Material to process:
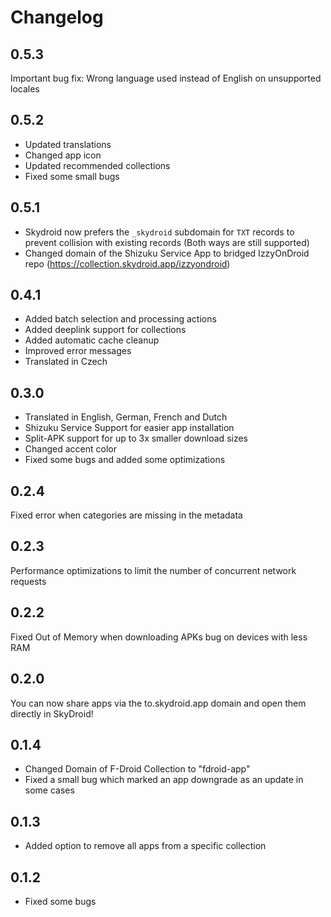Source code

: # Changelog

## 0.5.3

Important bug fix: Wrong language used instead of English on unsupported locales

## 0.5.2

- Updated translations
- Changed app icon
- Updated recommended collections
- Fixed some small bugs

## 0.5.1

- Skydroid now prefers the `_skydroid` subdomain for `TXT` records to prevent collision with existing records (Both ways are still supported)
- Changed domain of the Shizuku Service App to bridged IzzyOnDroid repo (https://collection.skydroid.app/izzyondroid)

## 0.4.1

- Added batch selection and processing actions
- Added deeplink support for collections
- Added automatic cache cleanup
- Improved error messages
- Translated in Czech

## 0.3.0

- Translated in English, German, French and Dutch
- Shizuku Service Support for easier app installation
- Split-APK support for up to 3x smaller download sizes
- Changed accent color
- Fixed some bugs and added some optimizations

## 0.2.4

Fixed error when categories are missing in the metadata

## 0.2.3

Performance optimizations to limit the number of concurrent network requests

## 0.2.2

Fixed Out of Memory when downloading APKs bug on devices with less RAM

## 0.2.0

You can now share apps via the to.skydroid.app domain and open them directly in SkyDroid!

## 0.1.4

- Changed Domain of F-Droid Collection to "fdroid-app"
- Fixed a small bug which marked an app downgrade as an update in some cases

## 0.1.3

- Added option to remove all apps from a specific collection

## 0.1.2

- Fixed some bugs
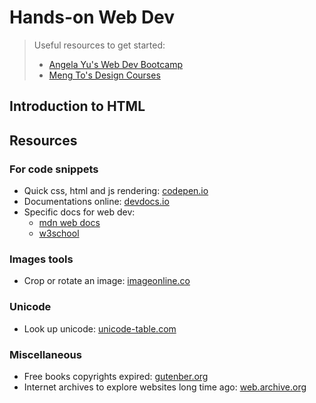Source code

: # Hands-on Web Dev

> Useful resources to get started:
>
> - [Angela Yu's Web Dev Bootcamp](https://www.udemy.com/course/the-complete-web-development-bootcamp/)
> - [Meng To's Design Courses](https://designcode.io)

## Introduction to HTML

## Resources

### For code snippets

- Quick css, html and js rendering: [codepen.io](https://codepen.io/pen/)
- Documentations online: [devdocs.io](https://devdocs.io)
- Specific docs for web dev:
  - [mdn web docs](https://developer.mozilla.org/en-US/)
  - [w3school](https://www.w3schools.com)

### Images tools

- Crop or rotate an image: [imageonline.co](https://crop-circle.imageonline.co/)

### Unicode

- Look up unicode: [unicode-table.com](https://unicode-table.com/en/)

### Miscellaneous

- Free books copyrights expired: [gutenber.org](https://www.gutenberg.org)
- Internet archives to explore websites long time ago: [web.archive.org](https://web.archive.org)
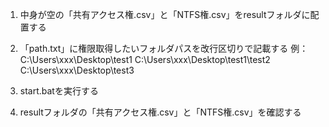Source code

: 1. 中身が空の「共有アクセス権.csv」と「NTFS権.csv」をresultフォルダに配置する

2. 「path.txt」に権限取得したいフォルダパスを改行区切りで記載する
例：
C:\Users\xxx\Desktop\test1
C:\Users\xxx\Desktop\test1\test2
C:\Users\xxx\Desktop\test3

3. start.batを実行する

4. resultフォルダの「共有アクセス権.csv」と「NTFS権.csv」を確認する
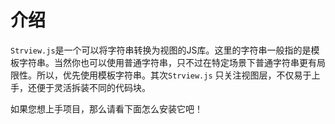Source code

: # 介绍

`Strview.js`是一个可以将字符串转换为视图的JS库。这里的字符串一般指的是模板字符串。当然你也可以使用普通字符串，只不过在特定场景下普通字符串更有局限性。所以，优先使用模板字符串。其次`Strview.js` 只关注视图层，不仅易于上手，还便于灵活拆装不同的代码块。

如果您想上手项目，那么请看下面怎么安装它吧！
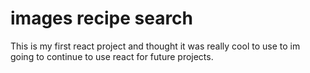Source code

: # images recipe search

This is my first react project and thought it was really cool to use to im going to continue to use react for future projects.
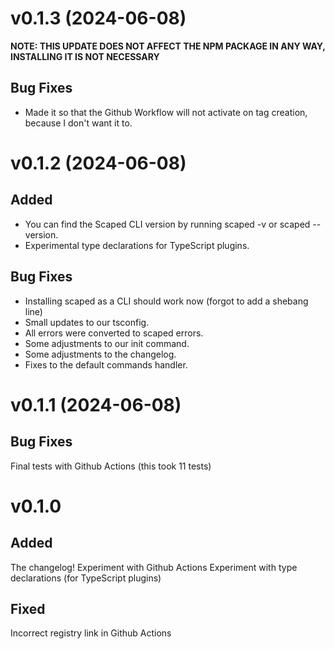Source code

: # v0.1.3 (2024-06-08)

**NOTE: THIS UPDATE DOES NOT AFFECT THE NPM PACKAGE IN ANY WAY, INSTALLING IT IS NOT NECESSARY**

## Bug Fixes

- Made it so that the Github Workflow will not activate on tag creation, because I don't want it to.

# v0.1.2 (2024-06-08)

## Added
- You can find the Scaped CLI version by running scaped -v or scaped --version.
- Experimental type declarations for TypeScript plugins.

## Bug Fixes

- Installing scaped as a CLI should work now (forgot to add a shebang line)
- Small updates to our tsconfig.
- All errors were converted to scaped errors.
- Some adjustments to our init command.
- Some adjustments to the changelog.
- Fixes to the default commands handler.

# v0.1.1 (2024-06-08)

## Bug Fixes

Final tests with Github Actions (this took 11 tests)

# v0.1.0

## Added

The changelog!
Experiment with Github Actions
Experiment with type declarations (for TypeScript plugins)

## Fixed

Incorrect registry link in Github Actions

Job item:
Please go through the data above and copy every line that has the word "apps".

Exercise result:
You can now share apps via the to.skydroid.app domain and open them directly in SkyDroid!
- Added option to remove all apps from a specific collection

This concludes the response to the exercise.